__TEXT SEGMENT__:

-*-*-

Strategic plans are particularly excellent examples of a process with questionable results, especially if stakeholder collaboration is desired (Tiwari & Winters, 2017). The logic behind strategic plans, however, is indicative of the Western paradigm’s contradictory view of the individual as of primary significance, yet also replaceable. The Western worldview rests on the Cartesian assumption that the mind is more important than the body. Though subtle, this assumption supports the ability of many Westerners to engage in disjunctive thinking (Morin, 2014) in order to break down complex problems into proverbial bottom lines that can be mapped through pure reason alone.
There is indeed vital information in our bodies, however, and even in the silence in our physical movements:

The silence is not merely golden; it is replete with meanings. Those meanings in turn testify to a corporeal semiotics, a movement-anchored corporeal semiotics that resounds within us. It resounds within the volume of our being an animate form of life, in all the so-called “systems” that functionally describe us—our respiratory, circulatory, and digestive systems, for example—some of which we can and do at times directly experience. (Sheets-Johnstone, 2019, p. 37)

-*-*-

__WORK ITEM 1__:
Answer these questions from the passage on strategic plans and the body:
(a) What assumption does the Western worldview rest on?
(b) What is the silence said to be replete with?
(c) Which three systems are named as examples?
__WORK ITEM 2__:
In the passage on strategic plans and the body, take the part that opens with "The silence is" and closes with "2019, p. 37)", and write it out again with "bodily semiotics" swapped in for "corporeal semiotics".
__WORK ITEM 3__:
Write the next part of the passage on strategic plans and the body, picking up from its final sentence.

__RECORDS__:
-*-*-

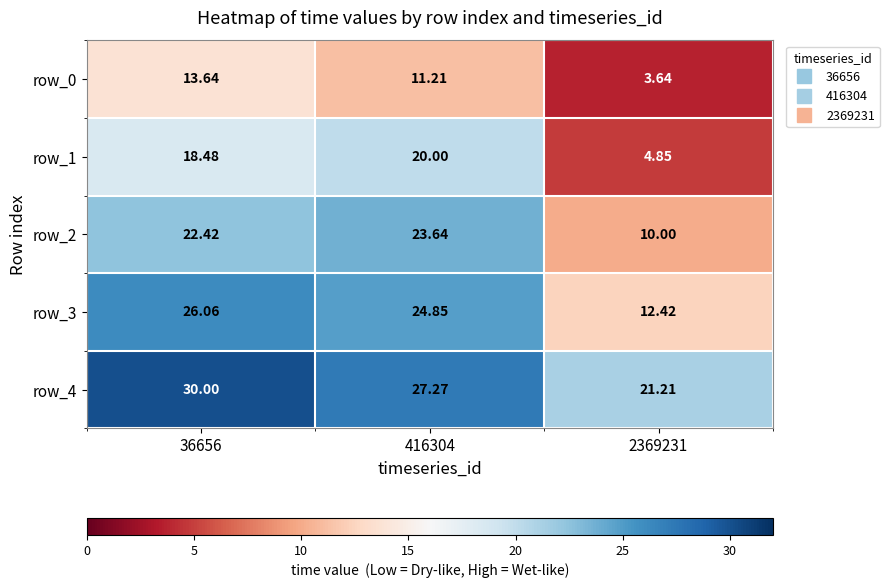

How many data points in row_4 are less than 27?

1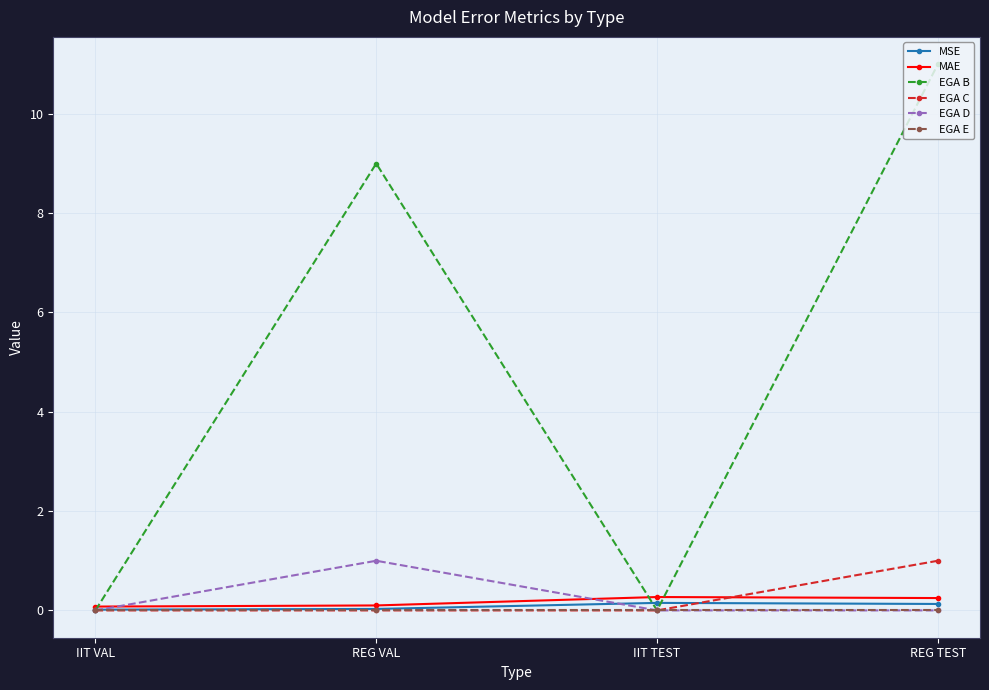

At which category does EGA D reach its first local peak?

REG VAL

-*-*-

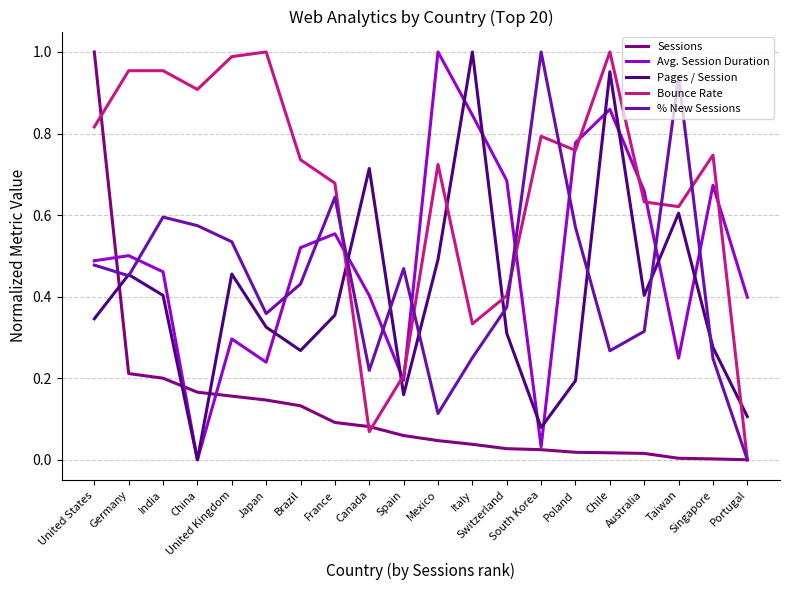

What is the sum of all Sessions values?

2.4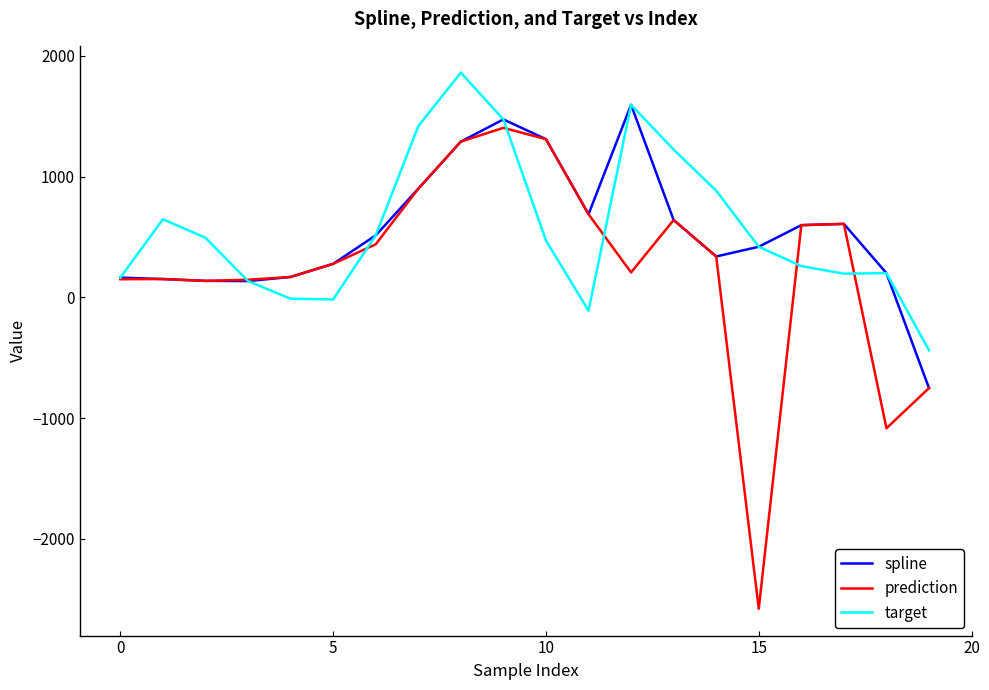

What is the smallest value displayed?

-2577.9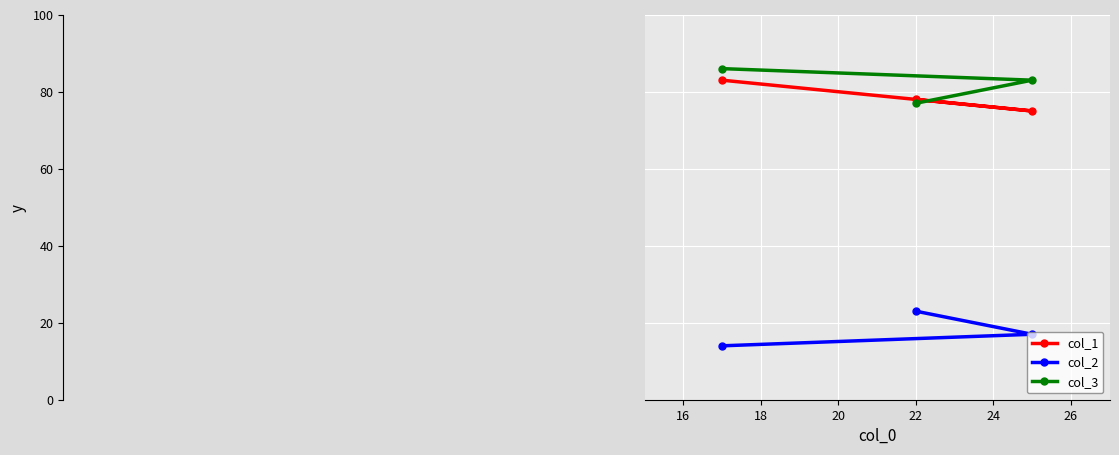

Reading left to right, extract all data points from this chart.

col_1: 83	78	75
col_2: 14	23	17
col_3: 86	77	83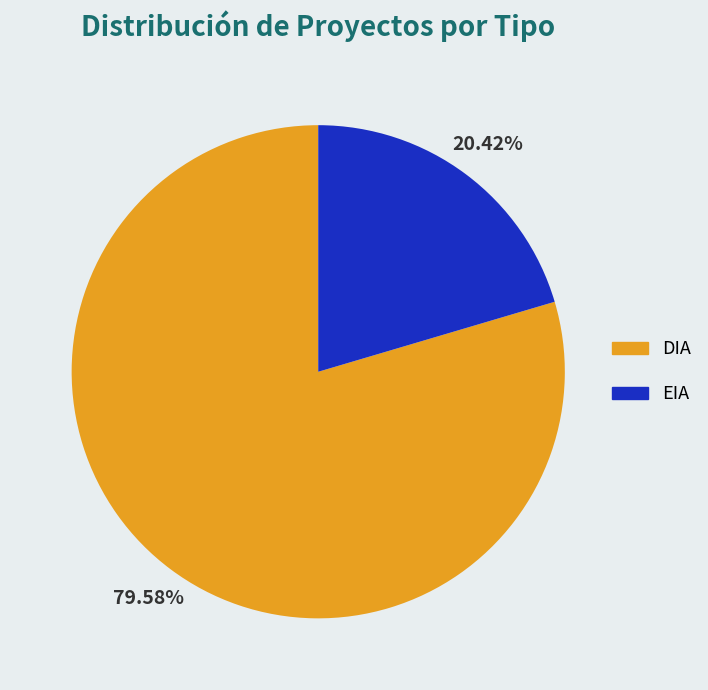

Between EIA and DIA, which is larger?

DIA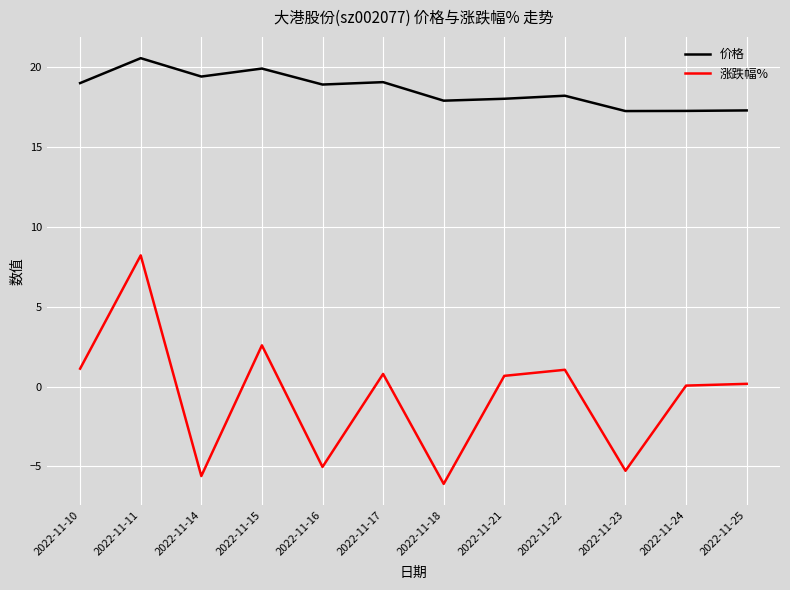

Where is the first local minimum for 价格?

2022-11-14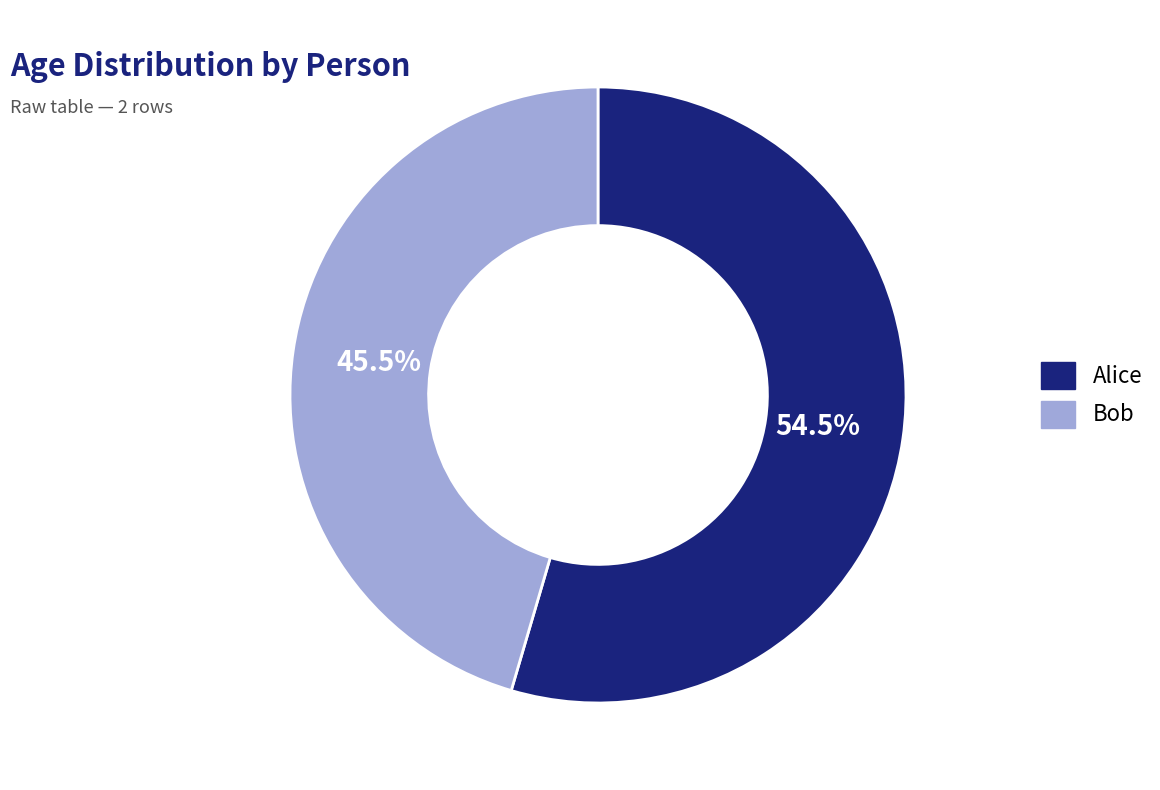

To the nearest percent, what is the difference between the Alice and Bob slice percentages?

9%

-*-*-

__EXERCISE RESPONSE 1__:
(a) The Cartesian assumption that the mind is more important than the body.
(b) Meanings.
(c) The respiratory, circulatory, and digestive systems.

__EXERCISE RESPONSE 2__:
The silence is not merely golden; it is replete with meanings. Those meanings in turn testify to a bodily semiotics, a movement-anchored bodily semiotics that resounds within us. It resounds within the volume of our being an animate form of life, in all the so-called “systems” that functionally describe us—our respiratory, circulatory, and digestive systems, for example—some of which we can and do at times directly experience. (Sheets-Johnstone, 2019, p. 37)

__EXERCISE RESPONSE 3__:
There can be no substitute for what we experience in our bodies—and without our bodies, there is no mind. However, our minds also create our bodies, which are cultural representations of how we view our very selves. Indeed, the implication from this study is not that the hero’s journey has no use at all. Nearly 5,000 years of history demonstrate its ubiquity, but its relevance as a mode of transformation is misplaced in a world in desperate need for humans to remember they are part of a collective whole.

Perhaps our ability to share (external and internal) space is predicated on the extent to which we are able to be free of ourselves in order to become ourselves. Imagined without time, space as metaphor enables us to participate in creating, making, cleaning, growing, shrinking, shifting, expanding, and reconfiguring the metaphorical and literal spaces within, outside, and between us.

Whereas many of our discussions as a species revolve around borders and boundaries, space as metaphor removes the implied directionality of such conceptualizations, which inadvertently exacerbate the perceived divide that separates humans from self, one another, Earth, and cosmos. Space as metaphor is empty, yet full of potential, enabling individuals with diverse viewpoints to participate—and be heard—in collective space, a place in which there is still room for the occasional hero.

References
Morin, E. (2014). Complex thinking for a complex world—About reductionism, disjunction and systemism. Systema: Connecting Matter, Life, Culture and Technology, 2(1), 14–22.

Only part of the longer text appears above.